Robbins might argue that if more people had read his book, more might have practised compounding. By contrast, one can imagine an academic social scientist beating around the advice bush and merely stating the facts of saving. It’s no surprise that works of self-help are more immediately appealing – they give a sense of personal control and excitement in the choices we make in our financial and career lives. Having the power to save enough money to change our fundamental terms of existence is attractive, indeed.
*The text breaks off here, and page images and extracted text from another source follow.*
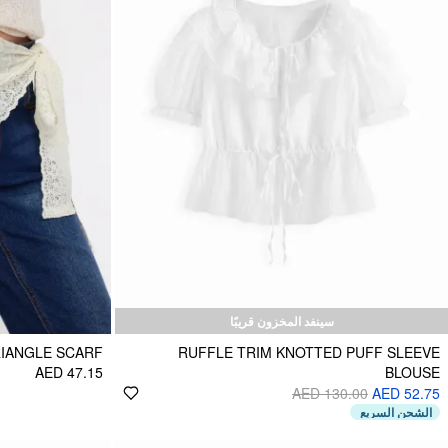
سينفد المخزون قريبًا
RIANGLE SCARF
RUFFLE TRIM KNOTTED PUFF SLEEVE
AED 47.15
BLOUSE
AED 130.00
AED 52.75
الشحن السريع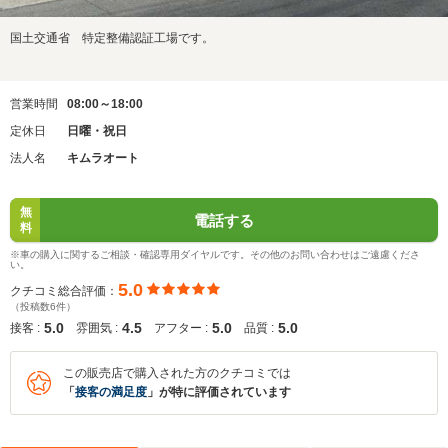
国土交通省 特定整備認証工場です。
営業時間
08:00～18:00
定休日
日曜・祝日
法人名
キムラオート
無
電話する
料
※車の購入に関するご相談・確認専用ダイヤルです。その他のお問い合わせはご遠慮くださ
い。
5.0
クチコミ総合評価：
（投稿数6件）
5.0
4.5
5.0
5.0
接客 :
雰囲気 :
アフター :
品質 :
この販売店で購入された方のクチコミでは
「
接客の満足度
」が特に評価されています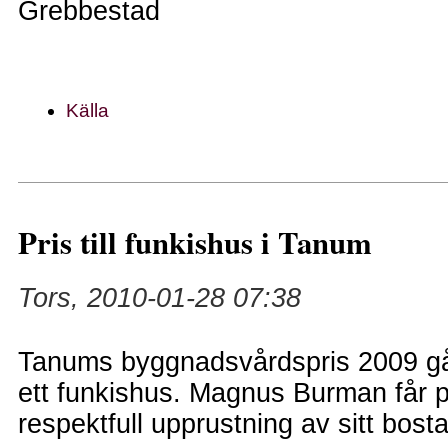
Grebbestad
Källa
Pris till funkishus i Tanum
Tors, 2010-01-28 07:38
Tanums byggnadsvårdspris 2009 går
ett funkishus. Magnus Burman får pr
respektfull upprustning av sitt bost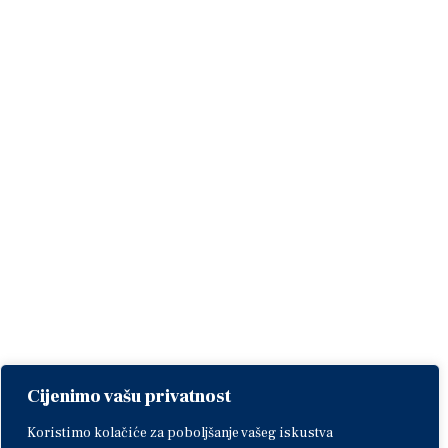
Cijenimo vašu privatnost
Koristimo kolačiće za poboljšanje vašeg iskustva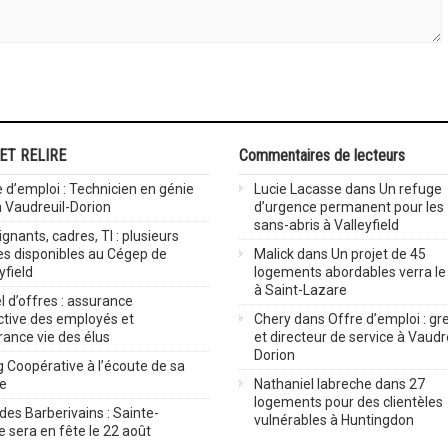
 ET RELIRE
Commentaires de lecteurs
 d’emploi : Technicien en génie
Lucie Lacasse
dans
Un refuge
 à Vaudreuil-Dorion
d’urgence permanent pour les
sans-abris à Valleyfield
gnants, cadres, TI : plusieurs
es disponibles au Cégep de
Malick
dans
Un projet de 45
yfield
logements abordables verra le 
à Saint-Lazare
 d’offres : assurance
ctive des employés et
Chery
dans
Offre d’emploi : gre
rance vie des élus
et directeur de service à Vaudr
Dorion
 Coopérative à l’écoute de sa
ve
Nathaniel labreche
dans
27
logements pour des clientèles
des Barberivains : Sainte-
vulnérables à Huntingdon
 sera en fête le 22 août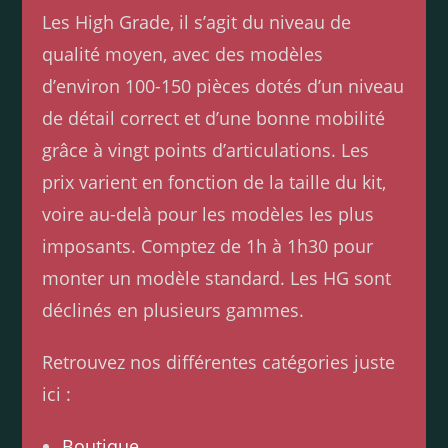
Les High Grade, il s’agit du niveau de
qualité moyen, avec des modèles
d’environ 100-150 pièces dotés d’un niveau
de détail correct et d’une bonne mobilité
grâce à vingt points d’articulations. Les
prix varient en fonction de la taille du kit,
voire au-delà pour les modèles les plus
imposants. Comptez de 1h à 1h30 pour
monter un modèle standard. Les HG sont
déclinés en plusieurs gammes.
Retrouvez nos différentes catégories juste
ici :
Boutique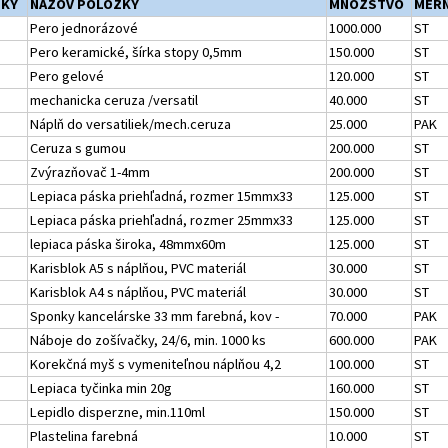
ŽKY
NÁZOV POLOŽKY
MNOŽSTVO
MERN
Pero jednorázové
1000.000
ST
Pero keramické, šírka stopy 0,5mm
150.000
ST
Pero gelové
120.000
ST
mechanicka ceruza /versatil
40.000
ST
Náplň do versatiliek/mech.ceruza
25.000
PAK
Ceruza s gumou
200.000
ST
Zvýrazňovač 1-4mm
200.000
ST
Lepiaca páska priehľadná, rozmer 15mmx33
125.000
ST
Lepiaca páska priehľadná, rozmer 25mmx33
125.000
ST
lepiaca páska široka, 48mmx60m
125.000
ST
Karisblok A5 s náplňou, PVC materiál
30.000
ST
Karisblok A4 s náplňou, PVC materiál
30.000
ST
Sponky kancelárske 33 mm farebná, kov -
70.000
PAK
Náboje do zošívačky, 24/6, min. 1000 ks
600.000
PAK
Korekčná myš s vymeniteľnou náplňou 4,2
100.000
ST
Lepiaca tyčinka min 20g
160.000
ST
Lepidlo disperzne, min.110ml
150.000
ST
Plastelina farebná
10.000
ST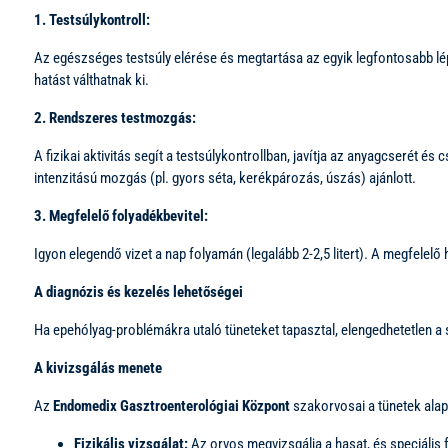
1. Testsúlykontroll:
Az egészséges testsúly elérése és megtartása az egyik legfontosabb lép
hatást válthatnak ki.
2. Rendszeres testmozgás:
A fizikai aktivitás segít a testsúlykontrollban, javítja az anyagcserét
intenzitású mozgás (pl. gyors séta, kerékpározás, úszás) ajánlott.
3. Megfelelő folyadékbevitel:
Igyon elegendő vizet a nap folyamán (legalább 2-2,5 litert). A megfelel
A diagnózis és kezelés lehetőségei
Ha epehólyag-problémákra utaló tüneteket tapasztal, elengedhetetlen a sz
A kivizsgálás menete
Az
Endomedix Gasztroenterológiai Központ
szakorvosai a tünetek alap
Fizikális vizsgálat:
Az orvos megvizsgálja a hasat, és speciális 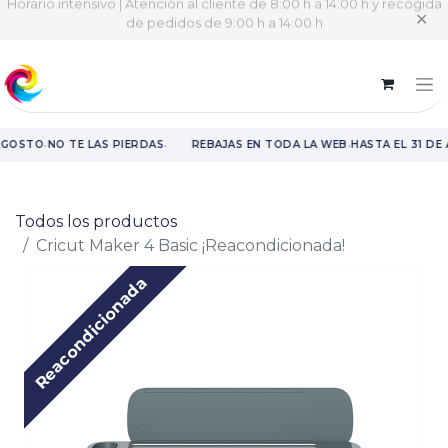
Horario intensivo | Atención al cliente de 8:00 h a 14:00 h y recogida
✕
de pedidos de 9:00 h a 14:00 h
·
·
·
AGOSTO
NO TE LAS PIERDAS
REBAJAS EN TODA LA WEB
HASTA EL 31 DE
Rebajas en toda la web hasta el 31 de agosto.
Todos los productos
Cricut Maker 4 Basic ¡Reacondicionada!
Reacondicionada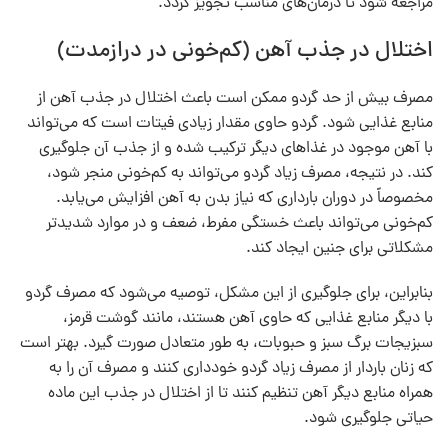
مراجعه شود تا درمان‌های مناسب تجویز گردد.
اختلال در جذب آهن (کم‌خونی در درازمدت)
مصرف بیش از حد گردو ممکن است باعث اختلال در جذب آهن از
منابع غذایی شود. گردو حاوی مقدار زیادی فیتات است که می‌تواند
با آهن موجود در غذاهای دیگر ترکیب شده و از جذب آن جلوگیری
کند. در نتیجه، مصرف زیاد گردو می‌تواند به کم‌خونی منجر شود،
مخصوصاً در دوران بارداری که نیاز بدن به آهن افزایش می‌یابد.
کم‌خونی می‌تواند باعث خستگی مفرط، ضعف و در موارد شدیدتر
مشکلاتی برای جنین ایجاد کند.
بنابراین، برای جلوگیری از این مشکل، توصیه می‌شود که مصرف گردو
با دیگر منابع غذایی که حاوی آهن هستند، مانند گوشت قرمز،
سبزیجات برگ سبز و حبوبات، به طور متعادل صورت گیرد. بهتر است
که زنان باردار از مصرف زیاد گردو خودداری کنند و مصرف آن را به
همراه منابع دیگر آهن تنظیم کنند تا از اختلال در جذب این ماده
حیاتی جلوگیری شود.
One reason for saving is to have the money set aside to make job or life changes when necessary or desirable. Bolles’s question ‘What colour is your parachute?’ refers to the decision to change or launch a career based on the inner self, alone. Social scientists, however, want to know the conditions under which parachutes acquire a colour; we feel it essential to know why a parachute is red or black or green; we want to know what forces made us jump; we want to know what kind of cultural, historical, social and economic changes have occurred over time that produce individuals who need parachutes, and how these conditions are changing. Of course, sometimes a self-help approach is what we need. Social scientists have played more of a descriptive than an advocacy role. When it’s time for ‘change agents’ and revolutionaries to alter the basic social conditions that keep individuals down, a self-help narrative might energise action best.